Menurut Koyem pernyataan bahwa Partai melakukan penekanan terhadap Umi Mastikah adalah fitnah.
”Kami itu tidak ingin membesar-besarkan masalah dalam kelompok saya, apa lagi Partai kalau di tuding menekan istrinya itu fitnah,”ujarnya.

Koyem menganggap apa yang di laporkan oleh H Sako bertujuan menjatuhkan namanya dimata masyarakat.

“Saya tau tujuan H Sako itu, yang dilaporkannya itu justru kabur, tidak bisa di teruskan. Saya tau tujuan H Sako agar nama saya jelek di mata masyarakat, dia ada masalah dengan istrinya kenapa harus mengaitkan dengan saya,”jelasnya.

Koyem menyebut saat ini masih menunggu panggilan dari Mapolda Kalteng terkait laporan dari H Sako. Selanjutnya ia bakal melaporkan balik Ketua Komisi IV DPRD Kalteng itu dengan UU ITE.

“Menunggu respons panggilan baru saya akan datang untuk menjelaskan, setelah itu baru saya lapor balik. Bukannya saya takut untuk di panggil,”ungkapnya.

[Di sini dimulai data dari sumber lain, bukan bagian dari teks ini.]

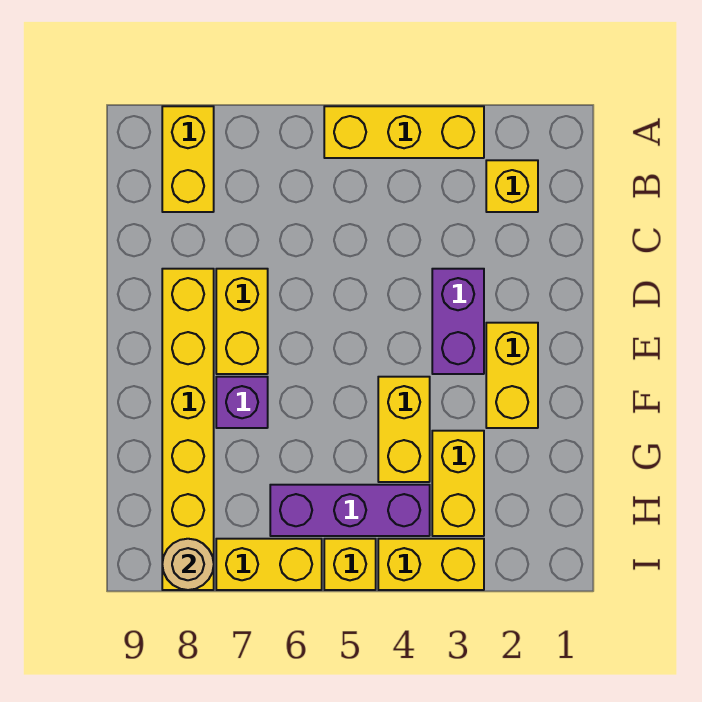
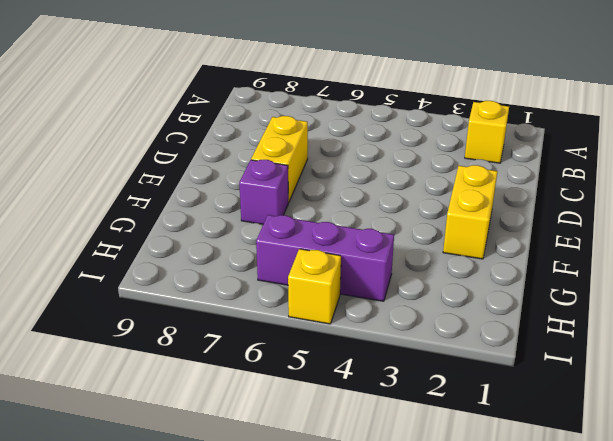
none -> yellow 1x3 brick [324,106,484,158]
none -> yellow 1x2 brick [162,106,214,212]
none -> purple 1x2 brick [432,269,484,374]

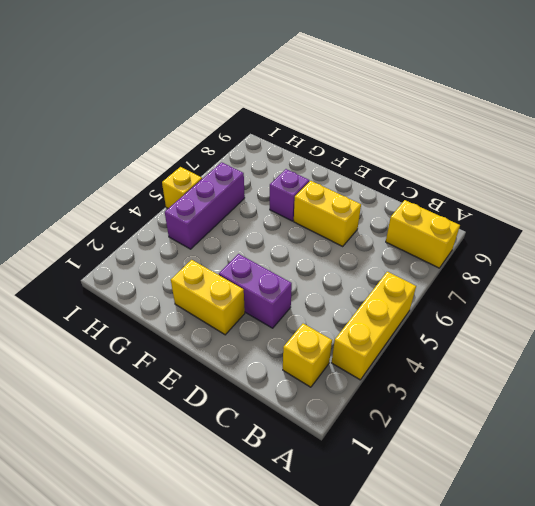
none -> yellow 1x6 brick [162,269,214,590]
none -> yellow 1x2 brick [378,377,430,482]
none -> yellow 1x2 brick [432,431,484,536]

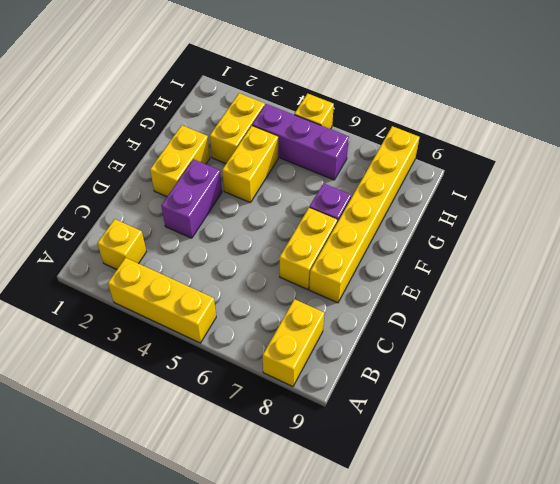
none -> yellow 1x2 brick [378,539,484,590]
none -> yellow 1x2 brick [216,539,322,590]
none -> tan 1x1 round brick [162,539,214,590]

Namun demikian, H Koyem tidak menampik dirinya siap untuk berdamai dengan H Sako.”Kami ini kan sama satu suku Dayak Bakumpai, di group Dayak Bakumpai itu ada satu group itu sama satu keluarga, melihat cekcok saya dengan H Sako, istilah nya orang-orang berusaha ada perdamaian, untuk memperbaiki hubungan saya dengan H Sako, di ajak berdamai saya siap, sebab saya tidak pernah merasa ada masalah dengan H sako. Dan H sako membaca chat itu,”ujarnya lagi.

“Orang-orang tokoh Bakumpai yang ada di group itu ingin menginginkan masalah ini berhenti karena H Sako sendiri ingin membesar-besarkan masalah ini dia membawa saya ke ruang publik sebagai Bupati Barito uUara itu di anggap jelek. Dia ada masalah sama istrinya kenapa membawa nama saya,”pungkas H Koyem.